**Texto selecionado**
++++++++

27 de dezembro de 2012: a presidente da República, Dilma Rousseff, sanciona a Lei nº 12.761, que institui o Programa de Cultura do Trabalhador e cria o Vale-Cultura.

27 de agosto de 2013: publicado no Diário Oficial da União o decreto nº 8.084, que regulamenta a criação do Vale-Cultura. Pela lei, trabalhadores que recebem até cinco salários mínimos poderão receber vales mensais no valor de R$ 50 para gastar em produtos e atividades culturais (saiba mais aqui).

4 de setembro de 2013: Ministério da Cultura publica Instrução Normativa com o primeiro conjunto de regras sobre o uso do benefício, incluindo a lista de produtos e serviços que podem ser adquiridos: Artesanato; Cinema; Cursos de artes, audiovisual, circo, dança, fotografia, música, teatro, literatura; Disco e DVD; Escultura; Espetáculos de circo, dança, teatro, musical; Equipamentos de artes visuais; Instrumentos musicais; Exposições de arte; Festas populares; Fotografias, quadros, gravuras; Livros; Partituras; Jornais e revistas.

++++++++

**Trecho dos dados**
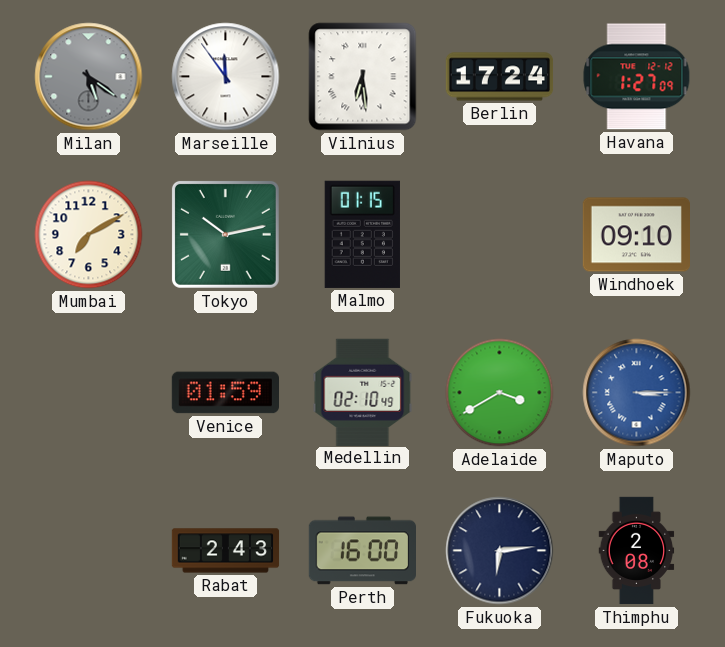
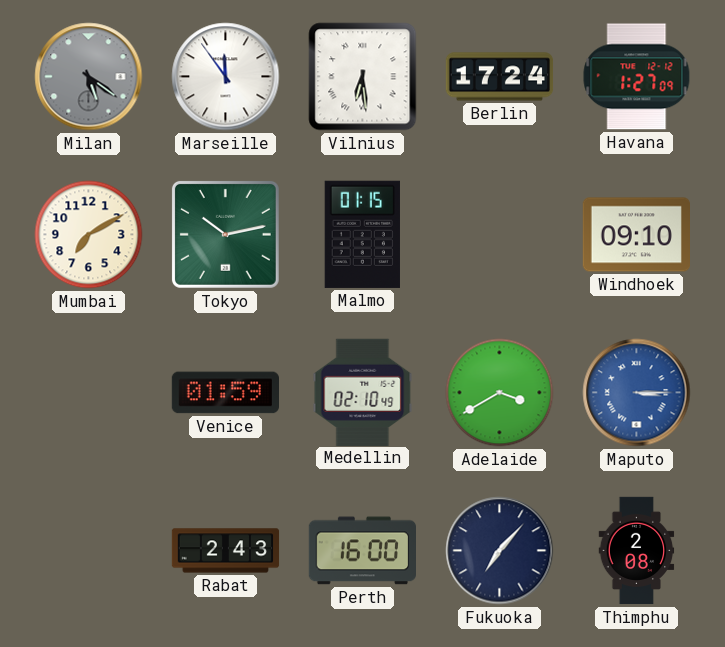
Fukuoka: 6:14 -> 7:07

++++++++

**Instrução dada 1**
Liste todas as datas mencionadas no texto sobre o Vale-Cultura.
**Instrução dada 2**
Prossiga com o texto sobre o Vale-Cultura a partir do ponto em que ele termina.

**Resultado do exercício 1**
27 de dezembro de 2012
27 de agosto de 2013
4 de setembro de 2013

**Resultado do exercício 2**
12 de setembro de 2013: MinC lança o hotsite www.cultura.gov.br/valecultura, que apresenta dados sobre o benefício, informações direcionadas às operadoras, aos estabelecimentos comerciais, à empresa empregadora e aos trabalhadores a serem atendidos pelo programa.

Segundo pesquisa da Ticket, existem no Brasil 34 milhões de trabalhadores com carteira registrada, com cerca de 82 milhões de dependentes; 64% pertencentes às classes C e D, com renda familiar inferior a R$ 1.500. Ainda segundo o levantamento da empresa, 5.128 milhões de empresas instaladas no país poderão aderir ao Programa de Cultura do Trabalhador; 42 milhões de trabalhadores poderão ser beneficiados e R$ 25 bilhões/ano poderão ser injetados na cadeia produtiva da cultura – em cerca de 1.200 teatros, 2.100 museus, 1.800 salas de cinema, 300 circos, 1.200 lojas de CDs/DVDs, 1.500 livrarias, entre outros espaços.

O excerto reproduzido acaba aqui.